Génocide en Palestine.. Appels à un cessez-le-feu après l’intensification de l’offensive sioniste
Plus de 130 morts ont été comptabilisés hier, dimanche, dans la matinée dans la bande de Gaza bien que la pression internationale s’accentue sur l’entité sioniste pour arriver à une trêve dans la bande de Gaza après l’intensification de l’offensive génocidaire sioniste.

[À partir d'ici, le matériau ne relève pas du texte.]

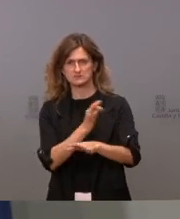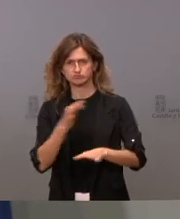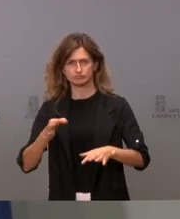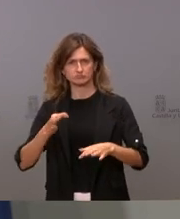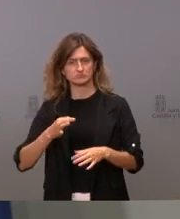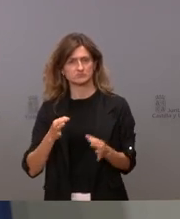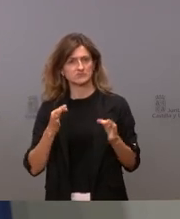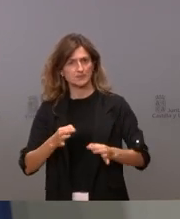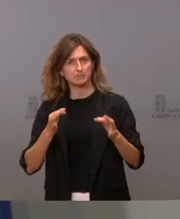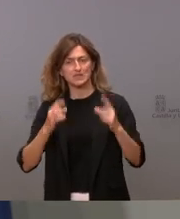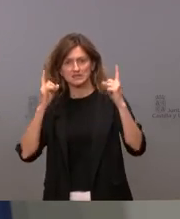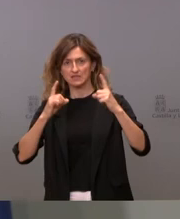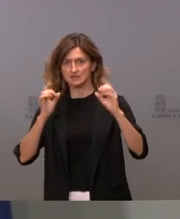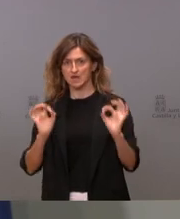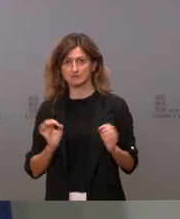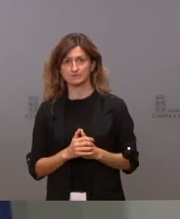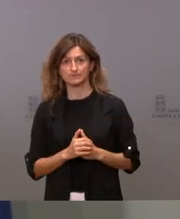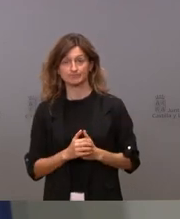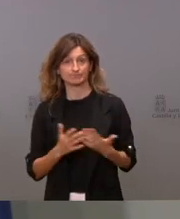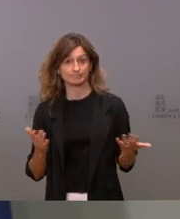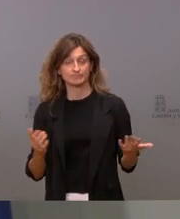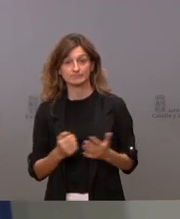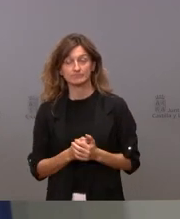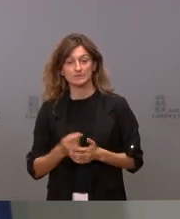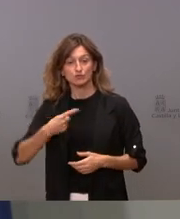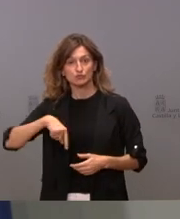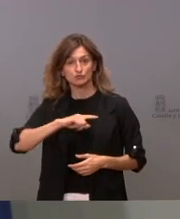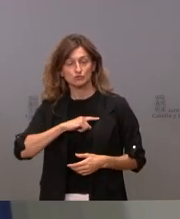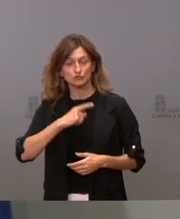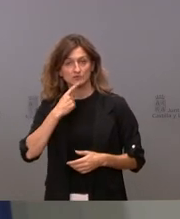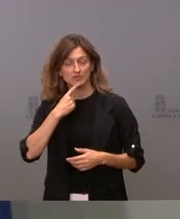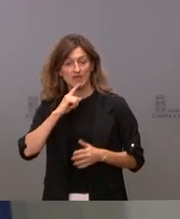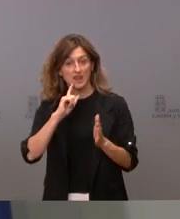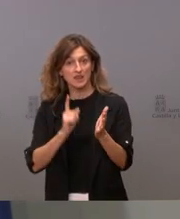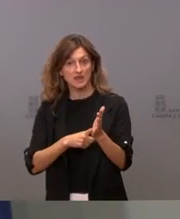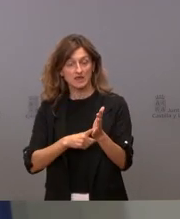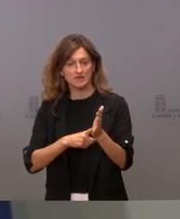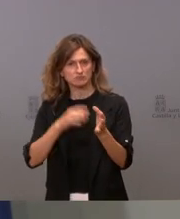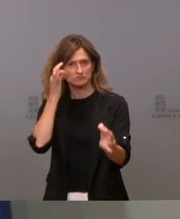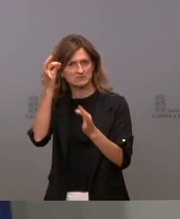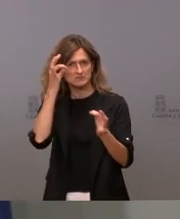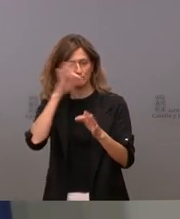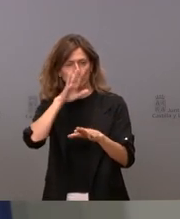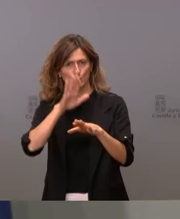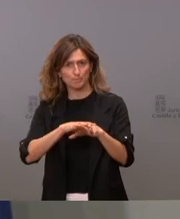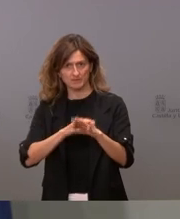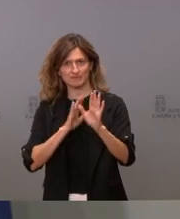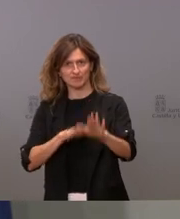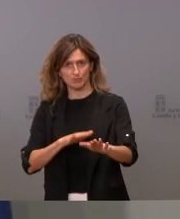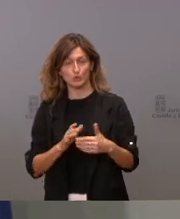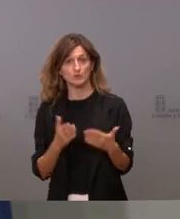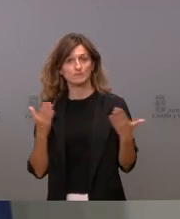procuramos cumplir la ley es decir y somos partidarios del cumplimiento estricto de la ley otra cosa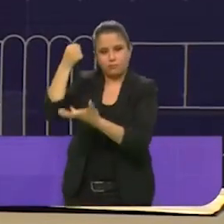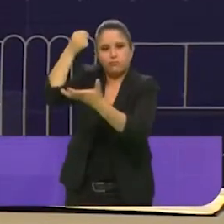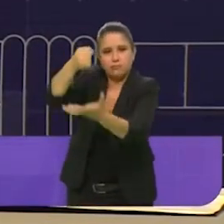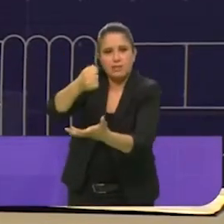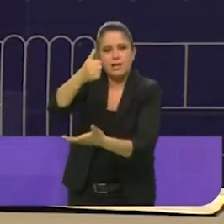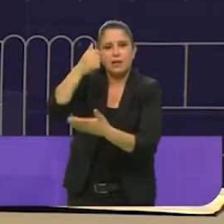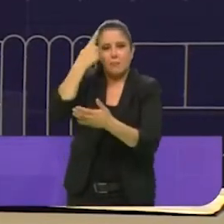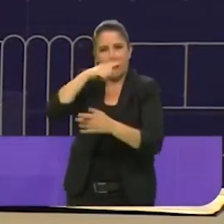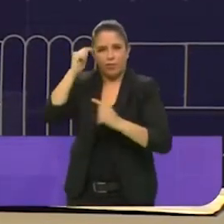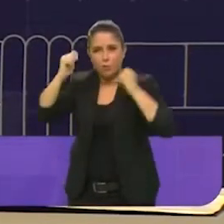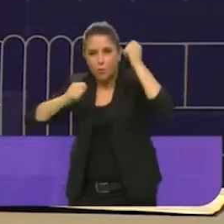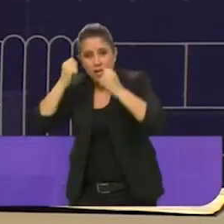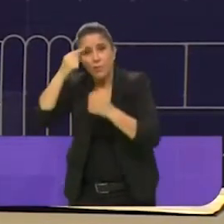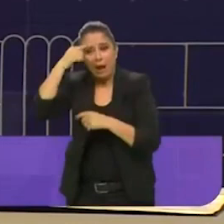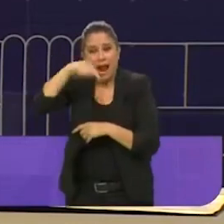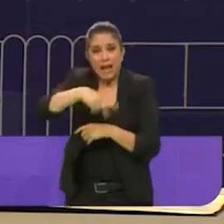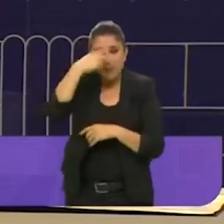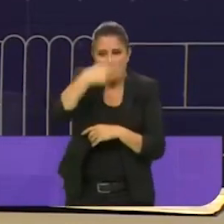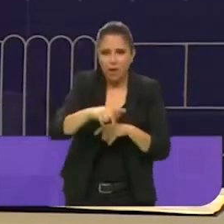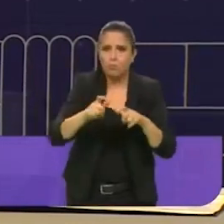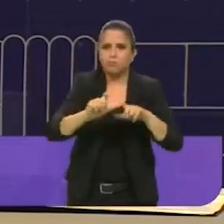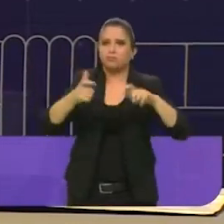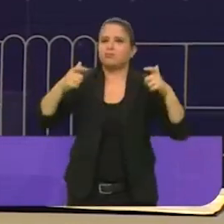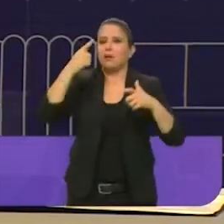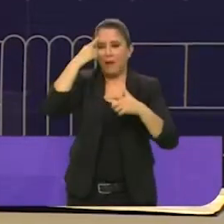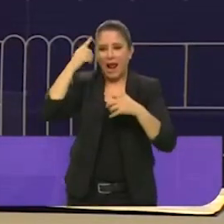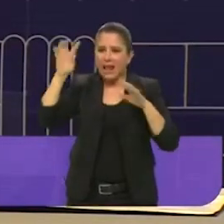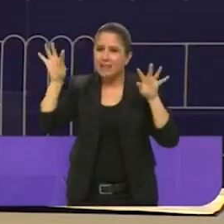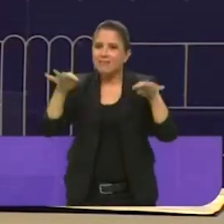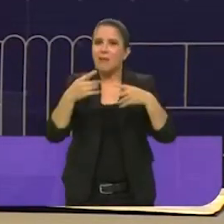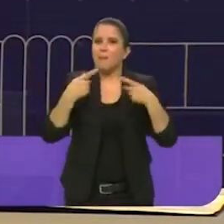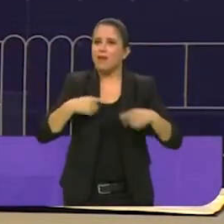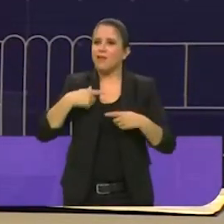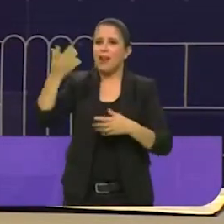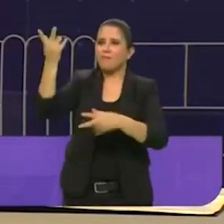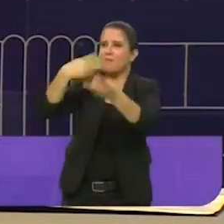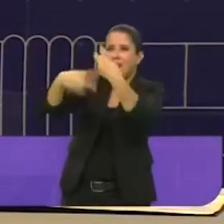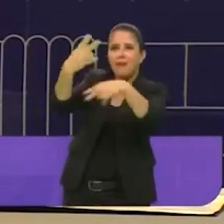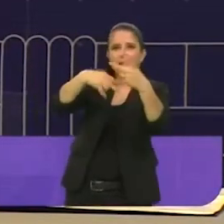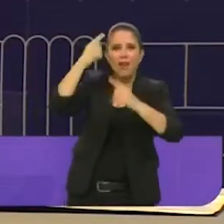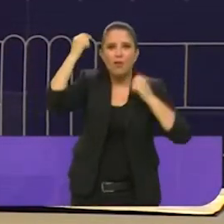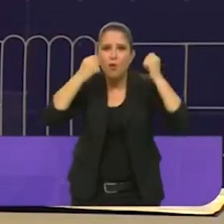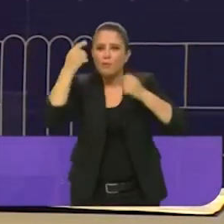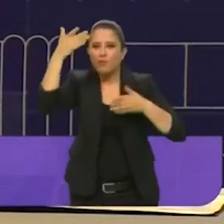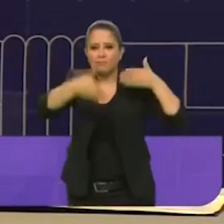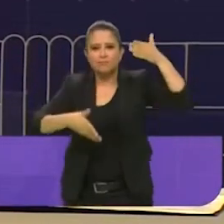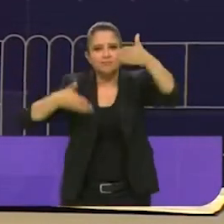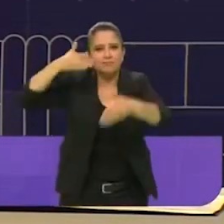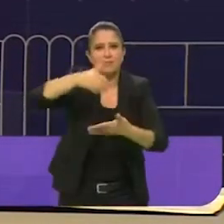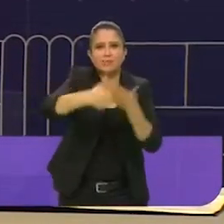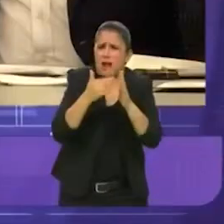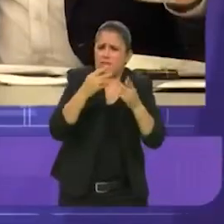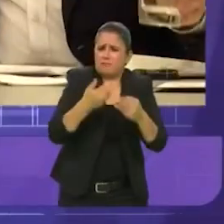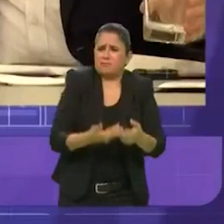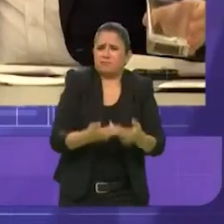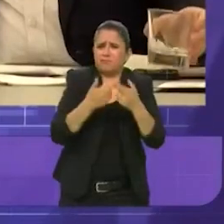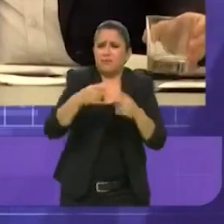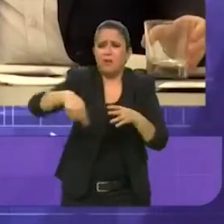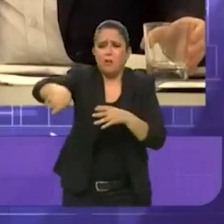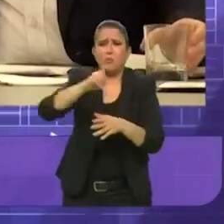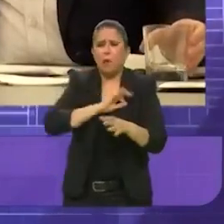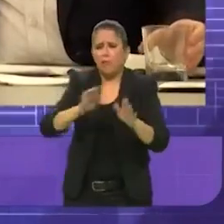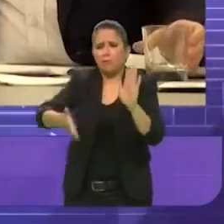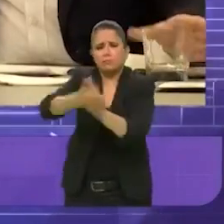Ciudad de México se promocione, no solamente en la ciudad, sino en otras partes del mundo. Chertoritsky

Visant à tuer le maximum de civils à coups de bombes ou en les affamant et privant de médicaments et de soins, et à détruire tout ce qui reste encore debout dans la bande de Gaza faute de pouvoir « vaincre » le Hamas dans le territoire palestinien dévasté et assiégé, l’entité sioniste se venge contre les civils. Alors que la vieille, samedi, les secours locaux avaient fait état d’au moins 32 morts, en majorité des femmes et des enfants, hier, dimanche, fut plus sanglant. La semaine passée, l’armée sioniste avait annoncé qu’elle avait commencé à lancer « des frappes d’envergure et acheminé des forces pour prendre le contrôle de zones » de la bande de Gaz, sous le prétexte fallacieux de libérer prisonniers sionistes et vaincre le Hamas, alors que ce dernier a annoncé avant-hier la reprise de négociations indirectes à Doha « sans aucune condition préalable ». Dans un contexte de grave crise humanitaire qui risque de précipiter par centaines puis par milliers le nombre de morts de famine, les appels se sont multipliés pour faire taire les armes et autoriser l’entrée de vivres et d’aides.
Rappelons que l’armée sioniste a annoncé le lancement de l’intensification de son offensive sur le territoire palestinien dévasté par la guerre, où plusieurs jours d’intenses bombardements ont fait des centaines de morts. Malgré une montée en puissance des critiques internationales sur sa conduite de la guerre, le Premier ministre sioniste, Benjamin Netanyahu avait averti lundi dernier d’une prochaine entrée « en force » de l’armée sioniste dans la bande de Gaza pour « achever l’opération et vaincre le Hamas ». L’armée sioniste a, quant à elle, indiqué vouloir, « prendre le contrôle de zones de la bande de Gaza » et que « cela s’inscrit dans le cadre des étapes initiales de l’opération «Chariots de Gideon» et de l’expansion de l’offensive dans la bande de Gaza dans le but d’atteindre tous les objectifs de la guerre, y compris la libération des otages et la défaite du Hamas ».
Après une trêve de deux mois, l’armée sioniste a repris son offensive le 18 mars dans la bande de Gaza et s’est emparée de larges pans du territoire. Le gouvernement Netanyahu a annoncé début mai un plan pour la « conquête » de la bande de Gaza, que l’entité sioniste avait occupée de 1967 à 2005, nécessitant le déplacement interne de « la plupart » de ses 2,4 millions d’habitants.
Depuis le 2 mars, les forces sionistes bloquent aussi toute entrée d’aide humanitaire dans la bande de Gaza, vitale pour les 2,4 millions d’habitants, maintenant menacés d’une « famine de masse » selon l’ONU et plusieurs ONG. Au terme de sa tournée dans le Golfe, le président américain Donald Trump, un allié de l’entité sioniste, a déclaré : « Nous nous intéressons à la bande de Gaza et nous allons faire en sorte que cela soit réglé. Beaucoup de gens sont affamés ». Le Hamas a ensuite appelé les Etats-Unis à faire pression sur le gouvernement de Benjamin Netanyahu pour laisser entrer l’aide humanitaire. Pour le haut-commissaire de l’ONU aux droits de l’Homme Volker Türk, « cette dernière vague de bombes obligeant les gens à se déplacer sous la menace d’attaques encore plus intenses, la destruction méthodique de quartiers entiers et le refus de l’aide humanitaire soulignent qu’il semble y avoir une poussée pour un changement démographique permanent dans la bande de Gaza qui (…) équivaut à un nettoyage ethnique ».
La Fondation humanitaire de Gaza, une ONG soutenue par les Etats-Unis, a déclaré qu’elle commencerait à distribuer de l’aide humanitaire à Gaza ce mois-ci après s’être entretenue avec des responsables sionistes. Toutefois, les Nations unies ont exclu jeudi toute participation à cette initiative, invoquant des problèmes d' »impartialité, de neutralité (et) d’indépendance ».